Abstract:With the advent of data as a high-level factor of production, artificial intelligence (AI) is accelerating its evolution from analytical and decision-making intelligence to generative and cognitive intelligence, providing vast prospects for the value realization and assetization of data in industrial internet. On one hand, AI large models, with their powerful data processing capabilities, deep learning abilities, and self-optimization features, offer robust technical support for new industrialization. They have gradually permeated various aspects of the industrial sector, covering scenarios such as knowledge Q&A, engineering modeling, data analysis, document generation, and code comprehension, rapidly becoming a vital driving force for industrial transformation, upgrading, and innovative development. On the other hand, big data is shifting its focus from the traditional 5V characteristics (Volume, Velocity, Variety, Veracity, Value) to the 5I dimensions (Integration, Interconnection, Insight, Empowerment, and Reuse).

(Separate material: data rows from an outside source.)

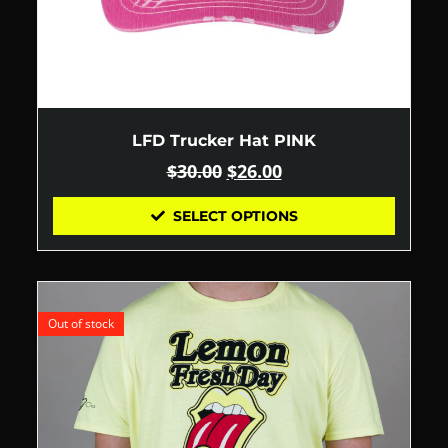
LFD Trucker Hat PINK
$
30.00
$
26.00
SELECT OPTIONS
Out of stock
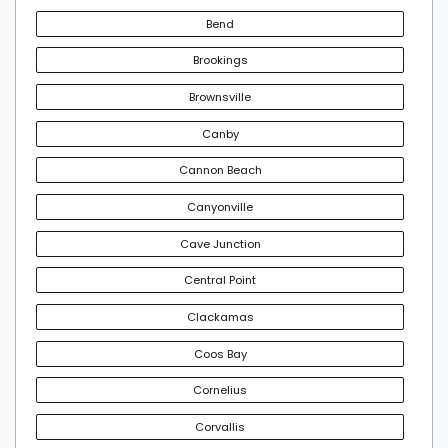
Bend
Brookings
Brownsville
Canby
Cannon Beach
Canyonville
Cave Junction
Central Point
Clackamas
Coos Bay
Cornelius
Corvallis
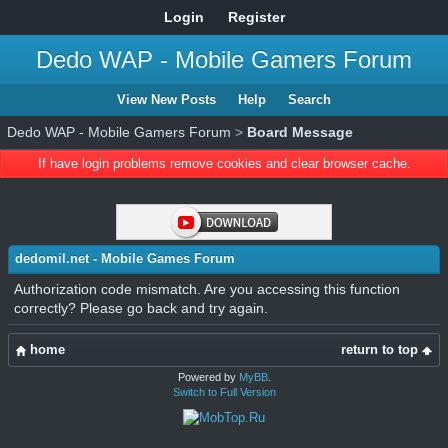
Login
Register
Dedo WAP - Mobile Gamers Forum
View New Posts
Help
Search
Dedo WAP - Mobile Gamers Forum
>
Board Message
If have login problems remove cookies and clear browser cache.
dedomil.net - Mobile Games Forum
Authorization code mismatch. Are you accessing this function
correctly? Please go back and try again.
home
return to top
Powered by
MyBB
.
Switch to Full Version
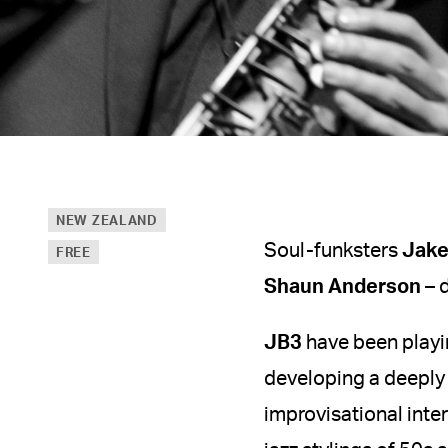
NEW ZEALAND
Soul-funksters
Jake
FREE
Shaun Anderson
– 
JB3
have been playin
developing a deeply
improvisational inte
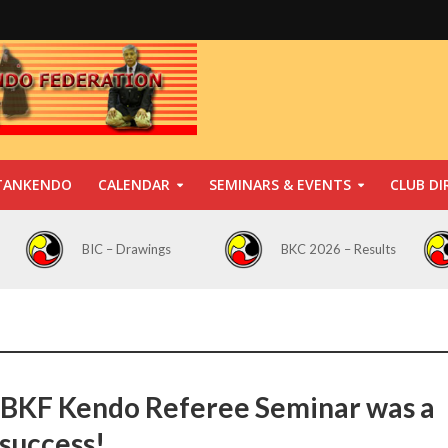
TANKENDO
CALENDAR
SEMINARS & EVENTS
CLUB DI
BIC – Drawings
BKC 2026 – Results
BKF Kendo Referee Seminar was a
 success!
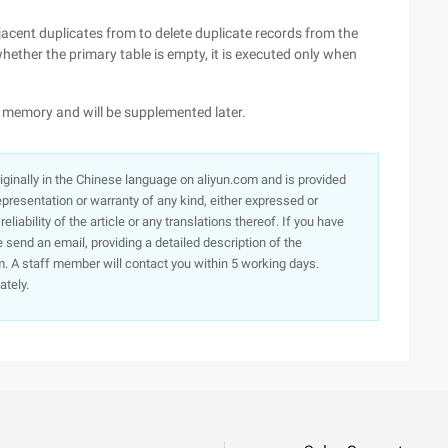
jacent duplicates from to delete duplicate records from the
e whether the primary table is empty, it is executed only when
on memory and will be supplemented later.
originally in the Chinese language on aliyun.com and is provided
presentation or warranty of any kind, either expressed or
iability of the article or any translations thereof. If you have
e send an email, providing a detailed description of the
. A staff member will contact you within 5 working days.
ately.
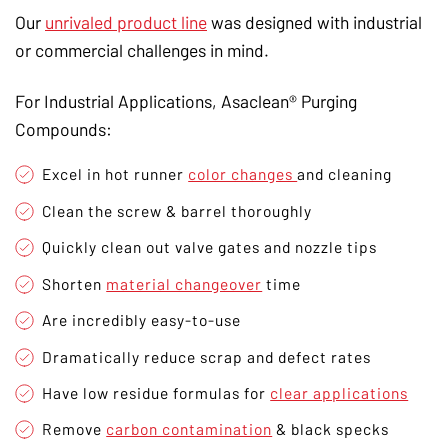
Our
unrivaled product line
was designed with industrial
or commercial challenges in mind.
For Industrial Applications, Asaclean® Purging
Compounds:
Excel in hot runner
color changes
and cleaning
Clean the screw & barrel thoroughly
Quickly clean out valve gates and nozzle tips
Shorten
material changeover
time
Are incredibly easy-to-use
Dramatically reduce scrap and defect rates
Have low residue formulas for
clear applications
Remove
carbon contamination
& black specks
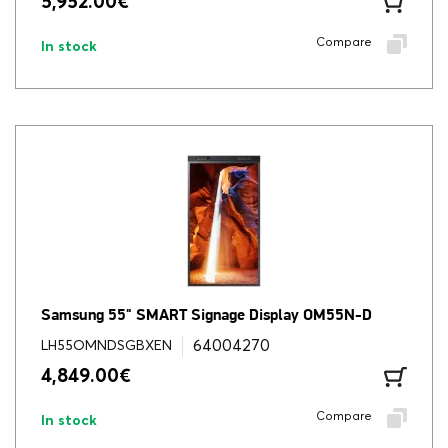
5,952.00
€
Compare
In stock
Samsung 55" SMART Signage Display OM55N-D
64004270
LH55OMNDSGBXEN
4,849.00
€
Compare
In stock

Industrial internet is transitioning from interaction and driving to linkage and flow, enabling the aggregation and accumulation of large-scale, high-value data resources. Through AI technologies, data is being assetized and valorized, promoting multi-scenario reuse of industrial data and uncovering its deeper value. The practice of data assetization and valorization completes the construction, development, and utilization of enterprise data assets, facilitating their circulation and operation through industrial internet and other infrastructures, thereby driving the development of digital industrialization.